◆ **What this task involves**:
Update the material from its start through the line containing "9: (622, 430)" by putting "upper-left" in place of "top-left" and leaving everything else as it stands.

[Start of Available records]

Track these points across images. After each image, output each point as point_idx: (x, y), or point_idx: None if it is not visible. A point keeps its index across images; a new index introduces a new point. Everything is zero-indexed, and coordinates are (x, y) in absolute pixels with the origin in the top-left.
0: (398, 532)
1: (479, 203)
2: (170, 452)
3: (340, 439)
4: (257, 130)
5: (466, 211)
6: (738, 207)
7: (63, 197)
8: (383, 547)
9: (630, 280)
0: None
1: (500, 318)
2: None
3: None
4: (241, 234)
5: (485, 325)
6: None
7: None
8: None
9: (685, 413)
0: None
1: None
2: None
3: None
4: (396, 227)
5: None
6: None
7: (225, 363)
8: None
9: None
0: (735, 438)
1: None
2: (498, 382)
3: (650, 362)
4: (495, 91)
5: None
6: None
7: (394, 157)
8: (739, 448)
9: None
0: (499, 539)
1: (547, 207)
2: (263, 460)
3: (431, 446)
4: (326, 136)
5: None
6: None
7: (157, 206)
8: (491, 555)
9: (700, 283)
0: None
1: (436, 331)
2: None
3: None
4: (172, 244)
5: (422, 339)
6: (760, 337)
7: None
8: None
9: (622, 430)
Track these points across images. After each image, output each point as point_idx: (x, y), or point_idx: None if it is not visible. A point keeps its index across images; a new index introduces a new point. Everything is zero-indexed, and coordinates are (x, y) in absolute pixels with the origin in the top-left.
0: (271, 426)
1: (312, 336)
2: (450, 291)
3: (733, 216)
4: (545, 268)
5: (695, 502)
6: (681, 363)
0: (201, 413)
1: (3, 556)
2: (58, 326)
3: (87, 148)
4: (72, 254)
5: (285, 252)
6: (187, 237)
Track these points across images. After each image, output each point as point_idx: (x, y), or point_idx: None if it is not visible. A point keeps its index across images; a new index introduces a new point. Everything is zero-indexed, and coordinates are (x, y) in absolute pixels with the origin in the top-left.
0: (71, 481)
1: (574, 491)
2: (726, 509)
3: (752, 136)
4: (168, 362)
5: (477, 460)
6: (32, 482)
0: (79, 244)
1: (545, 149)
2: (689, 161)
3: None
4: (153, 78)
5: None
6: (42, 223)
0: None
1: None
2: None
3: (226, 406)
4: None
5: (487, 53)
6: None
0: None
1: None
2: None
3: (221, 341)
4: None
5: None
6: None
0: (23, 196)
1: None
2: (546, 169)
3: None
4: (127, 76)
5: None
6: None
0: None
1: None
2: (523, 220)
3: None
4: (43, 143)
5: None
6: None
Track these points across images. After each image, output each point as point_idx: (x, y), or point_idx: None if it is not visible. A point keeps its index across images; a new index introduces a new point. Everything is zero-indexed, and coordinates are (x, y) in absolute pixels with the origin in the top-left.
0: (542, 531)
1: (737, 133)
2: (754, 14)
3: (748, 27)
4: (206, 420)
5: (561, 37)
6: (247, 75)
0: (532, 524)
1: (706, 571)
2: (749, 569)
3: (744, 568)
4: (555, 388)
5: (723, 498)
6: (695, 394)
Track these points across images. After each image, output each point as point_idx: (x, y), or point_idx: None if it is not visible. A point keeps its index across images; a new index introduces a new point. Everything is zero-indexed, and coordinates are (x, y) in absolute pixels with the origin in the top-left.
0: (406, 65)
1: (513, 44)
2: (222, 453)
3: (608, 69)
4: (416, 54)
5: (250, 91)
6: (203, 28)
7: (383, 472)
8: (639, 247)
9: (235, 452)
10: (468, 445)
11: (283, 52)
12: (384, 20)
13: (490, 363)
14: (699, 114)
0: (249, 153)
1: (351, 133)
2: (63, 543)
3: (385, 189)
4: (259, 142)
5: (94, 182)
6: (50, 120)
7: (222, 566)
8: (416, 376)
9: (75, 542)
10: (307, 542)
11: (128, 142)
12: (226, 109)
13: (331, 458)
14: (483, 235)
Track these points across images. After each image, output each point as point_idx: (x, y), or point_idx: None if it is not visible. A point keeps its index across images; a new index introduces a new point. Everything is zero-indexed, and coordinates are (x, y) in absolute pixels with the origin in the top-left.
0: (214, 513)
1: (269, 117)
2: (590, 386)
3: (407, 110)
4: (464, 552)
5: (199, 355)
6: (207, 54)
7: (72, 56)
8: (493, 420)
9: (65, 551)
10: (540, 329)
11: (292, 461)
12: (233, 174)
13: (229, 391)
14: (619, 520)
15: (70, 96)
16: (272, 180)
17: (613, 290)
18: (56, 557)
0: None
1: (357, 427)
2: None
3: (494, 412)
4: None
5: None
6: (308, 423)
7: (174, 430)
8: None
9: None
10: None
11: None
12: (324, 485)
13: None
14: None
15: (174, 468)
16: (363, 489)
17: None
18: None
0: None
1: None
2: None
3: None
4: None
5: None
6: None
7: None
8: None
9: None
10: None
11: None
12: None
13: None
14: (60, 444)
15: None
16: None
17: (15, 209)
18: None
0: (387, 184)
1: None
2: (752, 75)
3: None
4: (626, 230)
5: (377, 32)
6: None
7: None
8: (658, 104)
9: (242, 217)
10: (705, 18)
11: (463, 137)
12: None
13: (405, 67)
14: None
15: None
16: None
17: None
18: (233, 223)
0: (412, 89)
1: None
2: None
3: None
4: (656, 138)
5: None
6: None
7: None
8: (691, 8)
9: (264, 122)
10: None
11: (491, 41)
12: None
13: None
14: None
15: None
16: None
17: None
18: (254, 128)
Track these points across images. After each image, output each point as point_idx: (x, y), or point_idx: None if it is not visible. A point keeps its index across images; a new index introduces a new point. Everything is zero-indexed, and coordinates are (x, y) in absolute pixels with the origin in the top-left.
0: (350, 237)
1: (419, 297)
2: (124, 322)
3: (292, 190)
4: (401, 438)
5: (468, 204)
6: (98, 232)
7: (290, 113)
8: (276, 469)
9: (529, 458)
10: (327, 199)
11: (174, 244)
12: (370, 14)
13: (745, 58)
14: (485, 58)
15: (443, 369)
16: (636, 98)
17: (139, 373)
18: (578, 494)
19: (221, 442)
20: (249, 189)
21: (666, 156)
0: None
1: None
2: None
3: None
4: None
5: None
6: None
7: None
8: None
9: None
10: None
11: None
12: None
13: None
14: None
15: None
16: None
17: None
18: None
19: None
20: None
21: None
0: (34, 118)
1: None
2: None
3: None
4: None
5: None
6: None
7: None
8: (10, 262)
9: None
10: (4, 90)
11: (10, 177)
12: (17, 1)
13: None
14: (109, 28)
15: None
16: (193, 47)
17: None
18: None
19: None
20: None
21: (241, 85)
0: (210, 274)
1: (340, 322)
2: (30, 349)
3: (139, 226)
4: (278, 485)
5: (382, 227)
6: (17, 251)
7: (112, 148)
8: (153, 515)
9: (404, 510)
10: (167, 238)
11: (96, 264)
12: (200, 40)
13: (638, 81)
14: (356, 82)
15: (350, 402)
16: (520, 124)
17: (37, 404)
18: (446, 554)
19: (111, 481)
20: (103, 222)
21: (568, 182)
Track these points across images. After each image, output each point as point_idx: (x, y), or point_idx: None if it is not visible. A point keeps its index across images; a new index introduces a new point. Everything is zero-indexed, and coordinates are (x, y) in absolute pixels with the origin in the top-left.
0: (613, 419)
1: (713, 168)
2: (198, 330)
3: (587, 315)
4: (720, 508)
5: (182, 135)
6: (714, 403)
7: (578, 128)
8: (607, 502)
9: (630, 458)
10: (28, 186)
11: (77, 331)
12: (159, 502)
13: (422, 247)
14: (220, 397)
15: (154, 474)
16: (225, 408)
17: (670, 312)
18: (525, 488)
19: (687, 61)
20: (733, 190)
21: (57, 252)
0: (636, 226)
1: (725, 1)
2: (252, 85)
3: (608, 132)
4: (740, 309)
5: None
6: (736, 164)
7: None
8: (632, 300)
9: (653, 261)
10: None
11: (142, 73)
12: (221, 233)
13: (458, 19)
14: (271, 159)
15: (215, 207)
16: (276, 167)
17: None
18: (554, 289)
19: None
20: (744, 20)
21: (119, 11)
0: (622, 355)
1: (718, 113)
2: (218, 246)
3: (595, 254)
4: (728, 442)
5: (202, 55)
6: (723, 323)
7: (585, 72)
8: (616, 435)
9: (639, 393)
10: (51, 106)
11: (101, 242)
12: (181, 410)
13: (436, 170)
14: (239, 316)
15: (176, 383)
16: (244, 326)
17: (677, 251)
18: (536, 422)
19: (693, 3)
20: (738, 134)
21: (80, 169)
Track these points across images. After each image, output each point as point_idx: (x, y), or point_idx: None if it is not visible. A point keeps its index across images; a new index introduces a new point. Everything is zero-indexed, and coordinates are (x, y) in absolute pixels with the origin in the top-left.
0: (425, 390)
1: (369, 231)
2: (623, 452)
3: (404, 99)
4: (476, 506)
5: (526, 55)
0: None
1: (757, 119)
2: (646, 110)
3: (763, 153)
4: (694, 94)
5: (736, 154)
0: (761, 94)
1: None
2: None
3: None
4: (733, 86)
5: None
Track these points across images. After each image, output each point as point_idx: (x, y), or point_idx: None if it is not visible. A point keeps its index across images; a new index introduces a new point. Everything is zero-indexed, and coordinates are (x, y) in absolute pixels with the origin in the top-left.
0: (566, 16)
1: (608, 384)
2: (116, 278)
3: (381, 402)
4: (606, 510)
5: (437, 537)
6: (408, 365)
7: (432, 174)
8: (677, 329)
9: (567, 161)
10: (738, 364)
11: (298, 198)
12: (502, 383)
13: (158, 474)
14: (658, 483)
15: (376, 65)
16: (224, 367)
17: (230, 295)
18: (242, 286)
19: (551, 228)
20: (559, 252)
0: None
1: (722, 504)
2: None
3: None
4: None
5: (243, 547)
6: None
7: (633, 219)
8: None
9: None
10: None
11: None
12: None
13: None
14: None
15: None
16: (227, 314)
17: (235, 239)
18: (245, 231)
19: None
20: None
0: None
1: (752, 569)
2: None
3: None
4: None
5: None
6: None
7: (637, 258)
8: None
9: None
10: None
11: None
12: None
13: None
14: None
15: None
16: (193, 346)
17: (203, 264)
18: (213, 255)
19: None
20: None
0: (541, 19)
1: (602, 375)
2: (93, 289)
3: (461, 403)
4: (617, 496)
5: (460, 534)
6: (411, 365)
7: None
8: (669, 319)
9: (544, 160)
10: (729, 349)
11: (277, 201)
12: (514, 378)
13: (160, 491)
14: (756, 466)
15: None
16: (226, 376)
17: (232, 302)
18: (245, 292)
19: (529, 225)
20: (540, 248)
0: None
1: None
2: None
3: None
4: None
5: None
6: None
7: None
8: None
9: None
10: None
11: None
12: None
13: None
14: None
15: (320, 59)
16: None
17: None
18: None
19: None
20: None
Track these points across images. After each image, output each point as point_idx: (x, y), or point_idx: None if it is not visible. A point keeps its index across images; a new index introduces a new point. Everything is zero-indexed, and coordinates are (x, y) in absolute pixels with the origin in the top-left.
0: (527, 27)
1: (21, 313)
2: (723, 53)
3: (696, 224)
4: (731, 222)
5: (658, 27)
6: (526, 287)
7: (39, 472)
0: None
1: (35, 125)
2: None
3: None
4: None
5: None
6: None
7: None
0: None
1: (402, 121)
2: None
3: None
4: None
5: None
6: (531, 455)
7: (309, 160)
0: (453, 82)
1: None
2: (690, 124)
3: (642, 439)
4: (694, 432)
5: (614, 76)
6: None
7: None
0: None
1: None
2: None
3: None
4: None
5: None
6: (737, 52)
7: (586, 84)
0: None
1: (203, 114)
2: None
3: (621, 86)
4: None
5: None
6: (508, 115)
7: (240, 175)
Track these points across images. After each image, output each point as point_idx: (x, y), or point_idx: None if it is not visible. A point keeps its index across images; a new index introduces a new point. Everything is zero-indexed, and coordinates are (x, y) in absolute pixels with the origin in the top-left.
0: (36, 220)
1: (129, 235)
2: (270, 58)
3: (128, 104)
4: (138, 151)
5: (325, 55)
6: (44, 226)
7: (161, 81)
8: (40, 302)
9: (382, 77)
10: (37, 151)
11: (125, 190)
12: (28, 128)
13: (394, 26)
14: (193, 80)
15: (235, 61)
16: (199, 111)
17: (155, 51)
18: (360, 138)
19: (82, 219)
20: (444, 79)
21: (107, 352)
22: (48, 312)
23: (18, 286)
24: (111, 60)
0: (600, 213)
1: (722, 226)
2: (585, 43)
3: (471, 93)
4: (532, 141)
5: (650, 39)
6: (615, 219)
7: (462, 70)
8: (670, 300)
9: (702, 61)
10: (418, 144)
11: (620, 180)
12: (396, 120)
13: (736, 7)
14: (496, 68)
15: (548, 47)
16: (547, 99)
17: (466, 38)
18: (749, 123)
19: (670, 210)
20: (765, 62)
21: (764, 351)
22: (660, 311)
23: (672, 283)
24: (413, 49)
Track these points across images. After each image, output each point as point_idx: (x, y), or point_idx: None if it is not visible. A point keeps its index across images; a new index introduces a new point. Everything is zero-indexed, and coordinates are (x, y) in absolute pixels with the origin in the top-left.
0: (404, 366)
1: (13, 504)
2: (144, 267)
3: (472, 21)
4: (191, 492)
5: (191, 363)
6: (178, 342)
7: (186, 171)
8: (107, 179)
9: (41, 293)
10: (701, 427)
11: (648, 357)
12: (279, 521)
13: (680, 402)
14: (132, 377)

[End of Available records]

◆ **The completed task**:
Track these points across images. After each image, output each point as point_idx: (x, y), or point_idx: None if it is not visible. A point keeps its index across images; a new index introduces a new point. Everything is zero-indexed, and coordinates are (x, y) in absolute pixels with the origin in the upper-left.
0: (398, 532)
1: (479, 203)
2: (170, 452)
3: (340, 439)
4: (257, 130)
5: (466, 211)
6: (738, 207)
7: (63, 197)
8: (383, 547)
9: (630, 280)
0: None
1: (500, 318)
2: None
3: None
4: (241, 234)
5: (485, 325)
6: None
7: None
8: None
9: (685, 413)
0: None
1: None
2: None
3: None
4: (396, 227)
5: None
6: None
7: (225, 363)
8: None
9: None
0: (735, 438)
1: None
2: (498, 382)
3: (650, 362)
4: (495, 91)
5: None
6: None
7: (394, 157)
8: (739, 448)
9: None
0: (499, 539)
1: (547, 207)
2: (263, 460)
3: (431, 446)
4: (326, 136)
5: None
6: None
7: (157, 206)
8: (491, 555)
9: (700, 283)
0: None
1: (436, 331)
2: None
3: None
4: (172, 244)
5: (422, 339)
6: (760, 337)
7: None
8: None
9: (622, 430)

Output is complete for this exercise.